The Turkish lira made an overnight come back on Monday as President Recep Tayyip Erdoğan revealed a new financial mechanism to shore up the currency.
The fresh measures come in the wake of rising prices and exchange rates as the government pursues its "new economic model," which emphasizes opposition to high interest.
Erdoğan said the new instrument would allow potential investors in foreign currencies to get the same results while sticking to the lira.
On Tuesday morning, the lira-dollar exchange rate dropped to 11.23 as of 9:30 a.m. local time (6:30 a.m. GMT), gaining almost 40% against the dollar since Monday evening.
The U.S. dollar and euro both tumbled more than 33% late Monday after Erdoğan unveiled the plan that he said would guarantee local currency deposits against market fluctuations.
Timothy Ash, a senior emerging-market strategist at London-based BlueBay Asset Management, also commented on the "insane" comeback.
"Absolutely insane day in Turkish FX today. Is there time for it to get to Robin Brooks' 9.50 fair value yet? Don't think I have ever seen such intraday FX volatility ever in my 30-plus year career," Ash said.
Analysts explained that following Erdoğan's speech, banks unloaded large amounts of foreign exchange reserves, which brought about a sharp decline in exchange rates, adding that the new financial products and incentives – the details of which are expected to be announced today – will support the balance of the exchange rate.
According to the analysts, the volatility in the shares of companies with foreign exchange liabilities, dividends and companies operating in the insurance sector may increase. They also drew attention to the high volatility of futures due to investors' foreign exchange stances.
The government has argued that the surge in exchange rates ignored Turkey's strong economic fundamentals and blamed high prices on hoarders and global factors. The benefits of Turkey's new approach will become clear in the next three to six months, according to Erdoğan.
"Investors will be encouraged to move toward Turkish lira-based assets by the issuance of government bills that are indexed to public economic enterprise revenues that are transferred to the budget," he explained.
The Turkish economy with its many dynamics has often dealt surprises, with the latest remarkable developments unfolding since Monday.
In a speech late Monday, Erdoğan said: "Turkey will no longer be a country dependent on imports."
Speaking at a press conference after a Cabinet meeting at the Presidential Complex in Ankara, the president underlined that Turkey is adamant on its new economic model that prioritizes lower interest rates, high employment numbers and more investments.
Erdoğan emphasized that Turkey is committed to the free market economy; however, he did not elaborate on how the government would fund the potentially expensive and inflationary initiative.
"Turkey neither has any intention nor need to step back from the free market economy and exchange regime," he said.
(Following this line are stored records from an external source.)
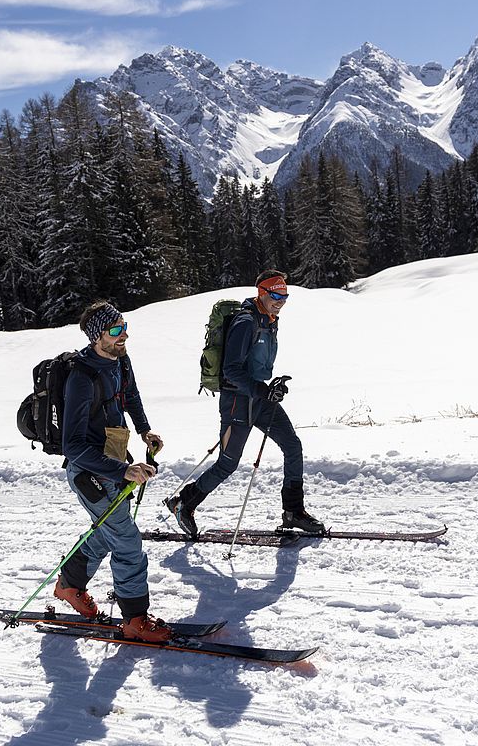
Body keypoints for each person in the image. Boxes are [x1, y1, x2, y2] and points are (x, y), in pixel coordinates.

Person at [166, 270, 325, 537]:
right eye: (276, 294)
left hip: (259, 400)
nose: (281, 300)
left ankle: (293, 511)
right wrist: (263, 390)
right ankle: (184, 503)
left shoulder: (269, 320)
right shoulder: (245, 321)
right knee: (228, 463)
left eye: (285, 295)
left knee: (292, 446)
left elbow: (256, 366)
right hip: (237, 402)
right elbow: (231, 370)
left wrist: (272, 388)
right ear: (261, 292)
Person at [56, 300, 170, 642]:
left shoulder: (120, 360)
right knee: (127, 542)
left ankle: (70, 585)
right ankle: (135, 619)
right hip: (90, 471)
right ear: (97, 337)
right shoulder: (81, 378)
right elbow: (73, 446)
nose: (124, 336)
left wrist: (145, 430)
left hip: (116, 460)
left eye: (125, 328)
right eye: (116, 331)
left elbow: (130, 396)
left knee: (110, 532)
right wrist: (122, 472)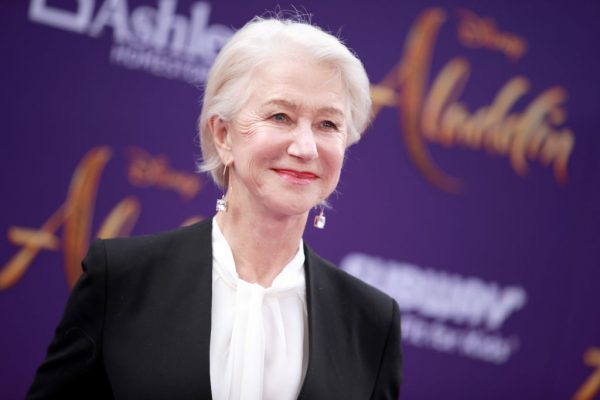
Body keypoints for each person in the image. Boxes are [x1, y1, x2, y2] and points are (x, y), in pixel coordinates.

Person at [27, 15, 402, 400]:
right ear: (223, 135)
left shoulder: (372, 323)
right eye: (280, 116)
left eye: (328, 124)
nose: (306, 148)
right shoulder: (121, 278)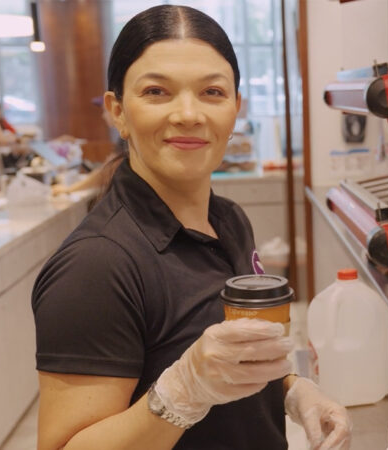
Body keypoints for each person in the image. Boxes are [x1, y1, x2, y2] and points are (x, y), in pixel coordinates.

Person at [32, 5, 351, 450]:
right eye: (157, 92)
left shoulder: (230, 220)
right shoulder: (96, 265)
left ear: (236, 108)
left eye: (212, 93)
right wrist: (180, 392)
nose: (188, 114)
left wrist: (293, 388)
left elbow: (236, 357)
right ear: (117, 111)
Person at [50, 96, 127, 196]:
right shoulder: (124, 136)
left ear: (117, 109)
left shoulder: (127, 137)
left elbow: (106, 172)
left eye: (104, 110)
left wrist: (68, 189)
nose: (103, 116)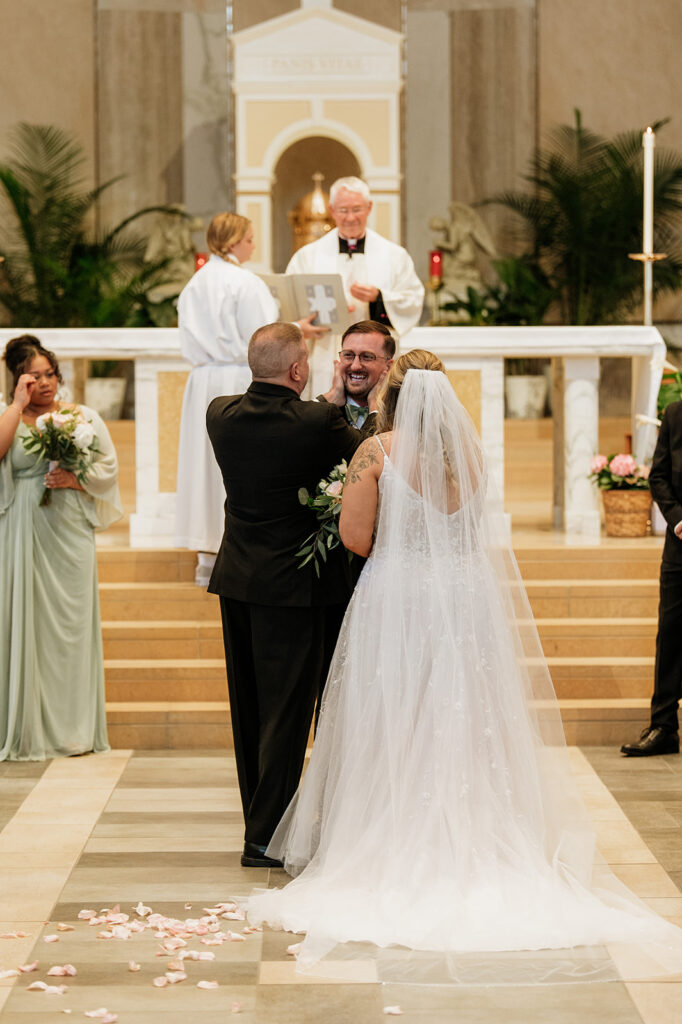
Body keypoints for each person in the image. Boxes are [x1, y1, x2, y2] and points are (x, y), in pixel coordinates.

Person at [247, 350, 682, 983]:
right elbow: (468, 530)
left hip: (398, 597)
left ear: (393, 394)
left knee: (396, 713)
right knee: (464, 715)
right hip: (463, 595)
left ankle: (392, 837)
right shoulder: (472, 455)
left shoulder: (377, 452)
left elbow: (357, 538)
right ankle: (476, 834)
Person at [206, 322, 364, 868]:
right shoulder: (320, 421)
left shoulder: (219, 413)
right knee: (287, 712)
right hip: (293, 588)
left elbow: (284, 426)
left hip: (238, 582)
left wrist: (324, 402)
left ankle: (258, 824)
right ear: (298, 369)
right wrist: (338, 402)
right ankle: (266, 838)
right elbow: (365, 458)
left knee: (249, 706)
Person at [175, 212, 327, 585]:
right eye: (249, 238)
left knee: (205, 465)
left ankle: (204, 556)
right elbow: (264, 339)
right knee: (236, 466)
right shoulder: (245, 282)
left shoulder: (194, 284)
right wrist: (298, 330)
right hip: (237, 377)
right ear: (232, 242)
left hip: (203, 382)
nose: (253, 244)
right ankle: (230, 549)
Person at [0, 335, 122, 761]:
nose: (45, 383)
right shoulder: (7, 416)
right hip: (22, 533)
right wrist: (16, 404)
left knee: (70, 632)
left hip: (69, 533)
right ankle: (27, 729)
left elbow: (107, 468)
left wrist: (77, 479)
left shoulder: (81, 417)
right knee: (26, 627)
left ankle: (73, 730)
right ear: (16, 380)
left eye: (49, 374)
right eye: (33, 377)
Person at [286, 177, 424, 338]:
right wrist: (307, 323)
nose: (350, 218)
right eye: (343, 210)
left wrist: (378, 298)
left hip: (376, 352)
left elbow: (413, 300)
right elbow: (290, 301)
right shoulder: (307, 256)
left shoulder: (395, 255)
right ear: (332, 211)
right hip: (326, 349)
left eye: (357, 209)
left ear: (369, 208)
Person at [622, 401, 682, 757]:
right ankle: (663, 726)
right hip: (680, 546)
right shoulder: (675, 414)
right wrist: (677, 519)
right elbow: (658, 475)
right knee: (671, 634)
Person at [318, 320, 395, 440]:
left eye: (367, 357)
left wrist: (375, 407)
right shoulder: (321, 413)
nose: (355, 366)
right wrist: (331, 397)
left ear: (388, 366)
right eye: (348, 355)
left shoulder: (400, 414)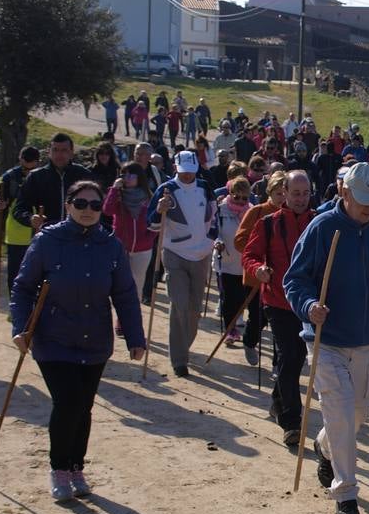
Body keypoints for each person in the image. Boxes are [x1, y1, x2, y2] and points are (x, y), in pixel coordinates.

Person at [10, 180, 146, 501]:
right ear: (68, 205)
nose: (88, 211)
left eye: (95, 205)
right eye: (81, 204)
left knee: (83, 407)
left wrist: (135, 338)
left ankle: (76, 467)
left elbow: (125, 295)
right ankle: (58, 468)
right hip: (53, 339)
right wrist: (21, 327)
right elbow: (23, 287)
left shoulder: (111, 246)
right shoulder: (47, 241)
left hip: (94, 340)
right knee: (68, 401)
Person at [283, 163, 369, 514]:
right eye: (363, 200)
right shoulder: (321, 228)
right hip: (326, 341)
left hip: (367, 342)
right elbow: (294, 280)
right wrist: (309, 307)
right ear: (344, 193)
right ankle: (346, 493)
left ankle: (323, 444)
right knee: (341, 414)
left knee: (357, 415)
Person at [243, 170, 315, 450]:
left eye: (305, 193)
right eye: (296, 193)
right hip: (278, 301)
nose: (300, 199)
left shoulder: (318, 222)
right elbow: (249, 254)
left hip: (308, 303)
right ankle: (292, 423)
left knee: (294, 359)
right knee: (291, 355)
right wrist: (257, 269)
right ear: (284, 192)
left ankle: (277, 401)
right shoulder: (268, 223)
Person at [148, 151, 218, 378]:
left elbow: (215, 215)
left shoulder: (205, 187)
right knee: (178, 303)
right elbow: (152, 224)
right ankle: (179, 359)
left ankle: (183, 345)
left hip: (201, 255)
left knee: (194, 309)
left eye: (191, 172)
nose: (187, 176)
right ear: (176, 168)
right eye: (183, 172)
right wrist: (160, 210)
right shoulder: (166, 190)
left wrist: (212, 239)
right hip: (175, 253)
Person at [13, 134, 91, 233]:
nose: (59, 154)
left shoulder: (84, 175)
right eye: (55, 150)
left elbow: (98, 207)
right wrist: (30, 219)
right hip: (47, 237)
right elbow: (19, 209)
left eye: (64, 150)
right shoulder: (36, 177)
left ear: (71, 152)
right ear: (49, 152)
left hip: (79, 237)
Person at [102, 161, 156, 302]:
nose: (126, 178)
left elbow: (156, 221)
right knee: (118, 284)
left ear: (139, 177)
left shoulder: (149, 197)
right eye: (123, 174)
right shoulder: (117, 195)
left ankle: (132, 319)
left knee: (137, 285)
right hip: (120, 248)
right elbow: (107, 211)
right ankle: (120, 320)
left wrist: (148, 238)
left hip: (143, 250)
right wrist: (114, 189)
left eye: (130, 174)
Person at [213, 177, 255, 350]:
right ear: (229, 193)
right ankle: (230, 331)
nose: (240, 201)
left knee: (240, 298)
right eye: (236, 196)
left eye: (244, 198)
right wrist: (217, 241)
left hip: (244, 264)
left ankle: (235, 327)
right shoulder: (219, 210)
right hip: (225, 262)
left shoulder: (252, 211)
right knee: (228, 298)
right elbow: (213, 230)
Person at [0, 145, 40, 288]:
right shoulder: (9, 177)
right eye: (25, 169)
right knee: (15, 277)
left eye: (31, 169)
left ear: (38, 162)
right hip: (16, 235)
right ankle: (15, 308)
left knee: (37, 276)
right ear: (20, 159)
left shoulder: (44, 176)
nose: (28, 172)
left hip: (40, 233)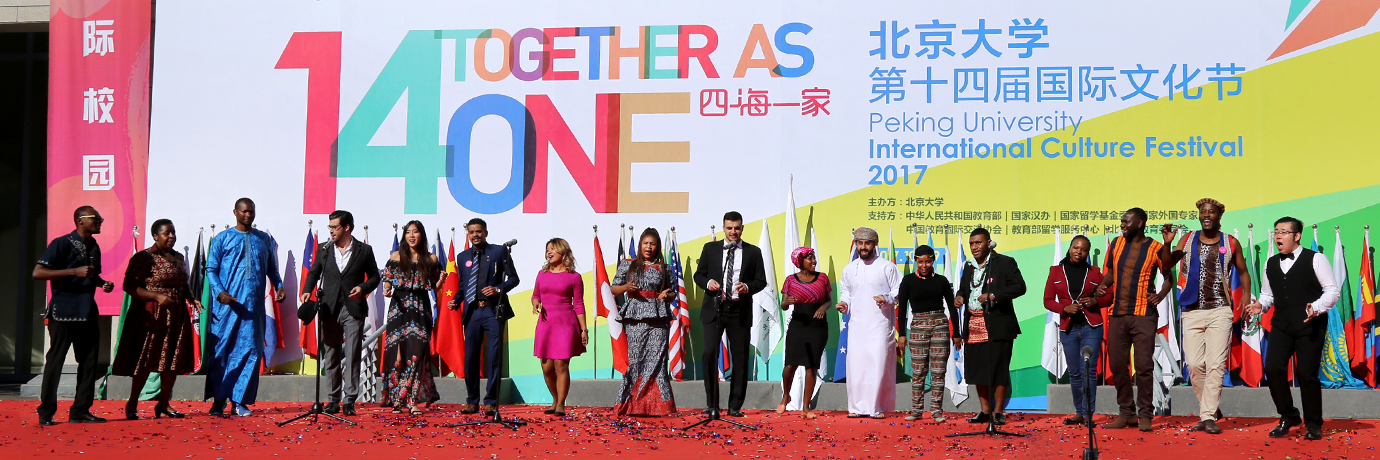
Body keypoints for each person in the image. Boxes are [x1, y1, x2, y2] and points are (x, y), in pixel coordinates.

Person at [1159, 198, 1250, 434]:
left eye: (1211, 212)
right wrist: (1167, 244)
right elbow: (1167, 264)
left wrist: (1246, 295)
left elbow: (1243, 271)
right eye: (1203, 212)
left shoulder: (1230, 242)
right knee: (1194, 364)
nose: (1206, 215)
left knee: (1216, 364)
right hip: (1192, 310)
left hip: (1220, 309)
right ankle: (1209, 407)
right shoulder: (1188, 239)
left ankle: (1207, 416)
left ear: (1219, 216)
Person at [1245, 217, 1339, 440]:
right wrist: (1260, 306)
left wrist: (1316, 307)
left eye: (1284, 232)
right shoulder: (1270, 262)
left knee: (1307, 375)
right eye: (1276, 231)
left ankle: (1313, 423)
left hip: (1310, 325)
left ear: (1297, 236)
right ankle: (1289, 414)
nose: (1278, 236)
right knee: (1273, 368)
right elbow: (1267, 294)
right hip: (1282, 325)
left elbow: (1332, 291)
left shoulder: (1316, 259)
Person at [32, 206, 116, 426]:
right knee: (55, 362)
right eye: (95, 218)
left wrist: (102, 283)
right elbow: (38, 273)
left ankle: (80, 410)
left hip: (87, 313)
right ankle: (46, 411)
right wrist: (73, 271)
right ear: (80, 220)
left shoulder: (94, 246)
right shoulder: (61, 243)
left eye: (100, 218)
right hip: (63, 313)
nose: (100, 221)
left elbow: (90, 274)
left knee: (89, 364)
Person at [204, 198, 285, 417]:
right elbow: (211, 269)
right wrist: (219, 291)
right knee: (222, 352)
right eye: (244, 211)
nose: (248, 215)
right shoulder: (223, 239)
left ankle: (239, 402)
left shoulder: (263, 239)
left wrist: (279, 286)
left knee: (251, 352)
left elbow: (272, 269)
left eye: (251, 211)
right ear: (235, 212)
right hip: (227, 308)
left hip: (253, 309)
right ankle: (219, 400)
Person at [113, 219, 201, 420]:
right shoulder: (144, 257)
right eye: (166, 233)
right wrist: (156, 296)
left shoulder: (178, 257)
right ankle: (132, 403)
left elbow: (183, 283)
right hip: (152, 315)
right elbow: (129, 286)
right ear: (155, 236)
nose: (171, 236)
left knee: (172, 359)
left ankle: (163, 403)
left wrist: (191, 297)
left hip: (177, 315)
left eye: (173, 233)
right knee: (146, 359)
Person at [1095, 208, 1172, 432]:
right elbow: (1112, 273)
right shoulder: (1117, 243)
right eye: (1121, 221)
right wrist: (1103, 285)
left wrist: (1160, 295)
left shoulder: (1156, 248)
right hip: (1117, 313)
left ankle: (1145, 414)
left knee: (1144, 366)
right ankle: (1126, 413)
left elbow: (1169, 276)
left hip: (1143, 314)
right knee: (1118, 365)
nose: (1122, 225)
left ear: (1139, 223)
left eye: (1126, 221)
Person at [301, 210, 381, 417]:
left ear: (347, 227)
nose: (331, 231)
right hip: (329, 307)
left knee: (353, 353)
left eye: (335, 227)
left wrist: (362, 288)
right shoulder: (324, 249)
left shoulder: (364, 250)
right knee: (331, 354)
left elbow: (375, 276)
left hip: (353, 307)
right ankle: (333, 400)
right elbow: (313, 273)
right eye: (329, 227)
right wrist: (307, 290)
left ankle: (349, 401)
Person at [693, 212, 767, 418]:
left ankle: (735, 406)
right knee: (709, 354)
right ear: (723, 228)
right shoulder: (710, 248)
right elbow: (699, 275)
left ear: (742, 228)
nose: (733, 232)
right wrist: (708, 283)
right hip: (714, 309)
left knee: (740, 358)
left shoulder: (753, 252)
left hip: (739, 311)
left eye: (737, 228)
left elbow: (761, 281)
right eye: (729, 228)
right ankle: (712, 405)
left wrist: (747, 287)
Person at [956, 227, 1026, 425]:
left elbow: (1020, 287)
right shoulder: (968, 266)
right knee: (977, 370)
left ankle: (998, 411)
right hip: (973, 324)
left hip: (998, 323)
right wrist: (960, 296)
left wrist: (994, 295)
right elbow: (964, 289)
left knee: (998, 369)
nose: (974, 247)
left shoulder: (1005, 262)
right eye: (971, 243)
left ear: (989, 243)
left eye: (978, 243)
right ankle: (985, 411)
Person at [449, 218, 519, 415]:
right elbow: (463, 287)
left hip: (492, 310)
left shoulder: (498, 251)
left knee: (494, 356)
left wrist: (498, 289)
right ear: (468, 234)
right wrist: (456, 300)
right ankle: (472, 401)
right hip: (472, 312)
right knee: (470, 357)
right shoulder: (462, 257)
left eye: (479, 231)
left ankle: (491, 402)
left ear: (485, 233)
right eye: (472, 232)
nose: (475, 235)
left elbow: (514, 278)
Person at [1043, 235, 1110, 426]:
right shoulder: (1056, 271)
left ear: (1087, 253)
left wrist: (1096, 301)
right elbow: (1047, 300)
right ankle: (1079, 413)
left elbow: (1109, 296)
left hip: (1091, 327)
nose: (1078, 252)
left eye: (1083, 249)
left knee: (1088, 370)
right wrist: (1064, 308)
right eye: (1075, 247)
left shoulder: (1095, 273)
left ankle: (1088, 414)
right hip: (1068, 328)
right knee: (1074, 373)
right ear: (1070, 248)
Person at [836, 227, 902, 419]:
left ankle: (877, 407)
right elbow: (846, 292)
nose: (863, 247)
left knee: (878, 364)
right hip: (857, 325)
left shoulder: (887, 267)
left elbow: (899, 290)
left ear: (875, 244)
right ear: (856, 244)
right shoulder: (849, 269)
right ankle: (856, 408)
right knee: (856, 366)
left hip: (880, 324)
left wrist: (886, 298)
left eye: (867, 243)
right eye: (860, 243)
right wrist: (844, 304)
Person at [612, 228, 678, 416]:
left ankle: (660, 407)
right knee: (636, 361)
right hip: (635, 318)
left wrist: (667, 296)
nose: (649, 247)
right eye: (646, 243)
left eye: (653, 244)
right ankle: (631, 405)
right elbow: (613, 289)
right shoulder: (628, 265)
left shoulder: (665, 268)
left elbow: (673, 293)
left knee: (657, 361)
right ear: (640, 244)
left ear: (657, 247)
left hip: (658, 318)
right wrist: (625, 287)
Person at [380, 221, 443, 415]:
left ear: (422, 235)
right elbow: (388, 279)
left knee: (417, 356)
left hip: (421, 309)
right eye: (408, 232)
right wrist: (387, 289)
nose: (412, 235)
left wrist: (441, 281)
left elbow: (434, 286)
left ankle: (412, 400)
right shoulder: (396, 256)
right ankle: (397, 400)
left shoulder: (431, 258)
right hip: (399, 308)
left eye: (415, 232)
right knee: (397, 357)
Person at [897, 245, 958, 422]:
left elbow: (952, 307)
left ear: (933, 261)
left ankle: (937, 411)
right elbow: (902, 309)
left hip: (940, 326)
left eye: (928, 261)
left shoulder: (942, 281)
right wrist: (902, 334)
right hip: (918, 327)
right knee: (918, 371)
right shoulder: (908, 280)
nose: (924, 265)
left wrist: (957, 333)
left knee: (938, 371)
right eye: (920, 262)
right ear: (916, 261)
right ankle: (916, 410)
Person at [532, 238, 588, 417]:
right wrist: (536, 302)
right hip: (546, 324)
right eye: (547, 249)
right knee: (546, 367)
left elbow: (578, 304)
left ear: (563, 252)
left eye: (553, 249)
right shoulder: (542, 274)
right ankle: (555, 399)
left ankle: (561, 404)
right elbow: (535, 295)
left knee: (561, 364)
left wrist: (584, 329)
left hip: (565, 324)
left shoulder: (574, 277)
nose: (549, 252)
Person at [775, 247, 832, 419]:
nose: (814, 261)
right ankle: (786, 395)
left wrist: (822, 308)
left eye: (814, 258)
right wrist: (787, 302)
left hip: (818, 327)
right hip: (798, 325)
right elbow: (783, 305)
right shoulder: (790, 280)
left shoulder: (823, 278)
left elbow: (829, 301)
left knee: (812, 366)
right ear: (800, 261)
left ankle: (806, 408)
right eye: (810, 258)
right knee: (790, 365)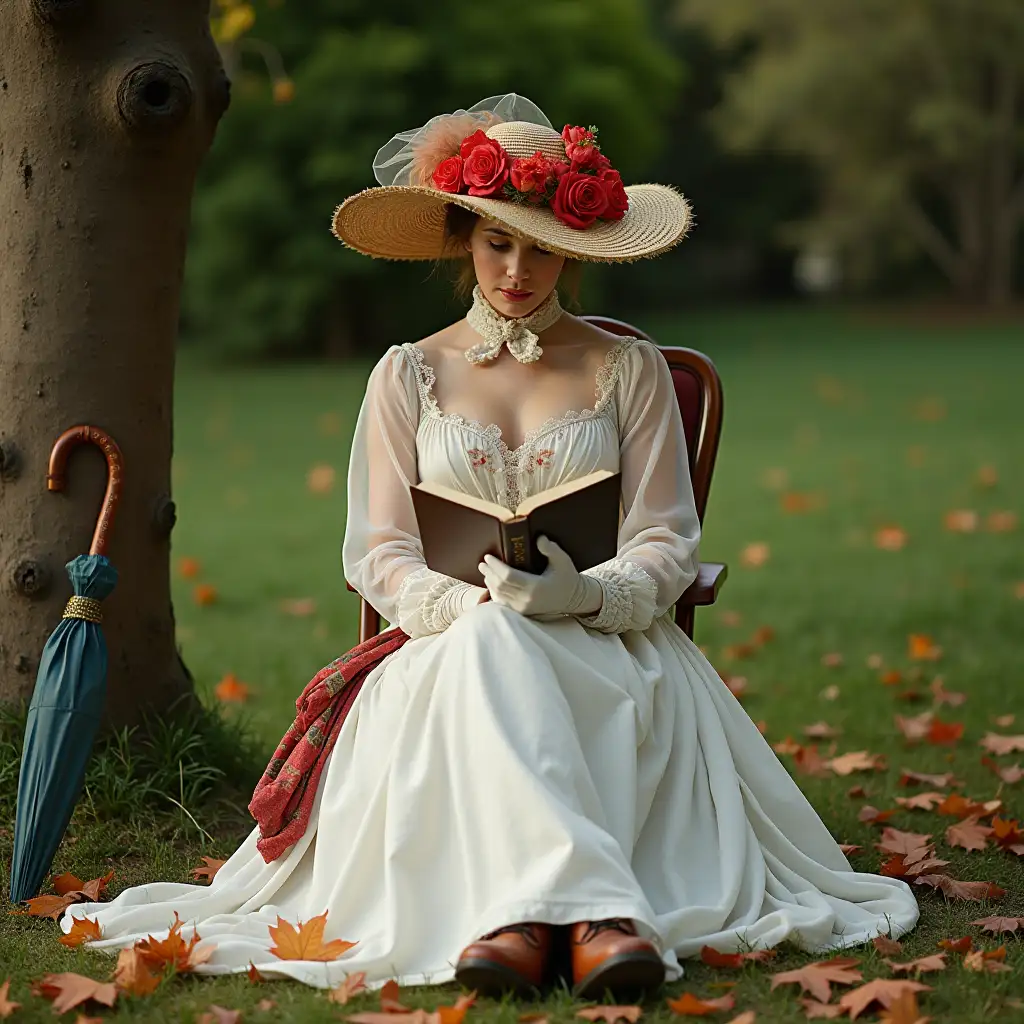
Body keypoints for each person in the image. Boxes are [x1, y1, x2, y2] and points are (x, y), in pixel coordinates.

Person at [62, 92, 919, 1000]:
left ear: (573, 250)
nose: (517, 267)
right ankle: (594, 919)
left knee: (518, 642)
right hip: (448, 650)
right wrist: (469, 607)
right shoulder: (406, 374)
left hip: (607, 648)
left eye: (541, 245)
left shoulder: (628, 371)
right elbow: (378, 550)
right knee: (492, 643)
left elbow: (667, 540)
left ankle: (521, 922)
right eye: (497, 241)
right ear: (463, 237)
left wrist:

Recently, Erdoğan stated that he lowered Turkey's inflation to 4% before and pledged to do it again, as the country grappled with 21% inflation and soaring prices amid the lira's fall against the dollar.
Speaking at an event attended by African youth on Saturday, Erdoğan said the new policy model based on low-interest rates was part of an "economic independence war," which he said was continuing successfully.
"Sooner or later, just as we lowered inflation all the way to 4% when I came to power, we will lower it again, we will make it fall again," Erdoğan said.
"God willing, inflation will begin falling soon."
Inflation fell to around 4% in 2011, before beginning to gradually edge upward from 2017. It jumped 3.5% in November to 21.3% annually.
On Thursday, Erdoğan announced a 50% increase in the minimum wage that is widely expected to boost overall consumer price inflation by 3.5 to 10 percentage points.
The lira hit a record low beyond 17 against the U.S. dollar on Friday following fears of an inflationary spiral brought on by the new policy. At the low, the lira had lost some 55% of its value this year, including 37% in the last 30 days.
Erdoğan reiterated his view that interest rates cause inflation, adding he will not let Turks "be crushed" under interest rates.
Turkey has been pursuing a new economic model based on lower interest rates, which Erdoğan said will boost production, jobs, exports and growth.
Erdoğan has repeatedly defended the low-rate policy over the last three weeks as necessary to boost growth, exports and credit. The government, regulators and the banking association have all rallied around the new economic policy.
The president has called for "patience" and argued that his approach would ultimately make Turkey less dependent on outside factors such as the scale of foreign investment and the price of commodity goods.
While developments regarding the pandemic continue to be the determining factor in stock markets, the World Economic Forum (WEF) recently announced that it postponed its annual Davos conference, scheduled for Jan. 17-21 next year, until the summer of 2022 due to the rapid spread of the omicron variant. The Netherlands also went into closure on Dec. 19 as part of pandemic measures and will remain so until mid-January next year.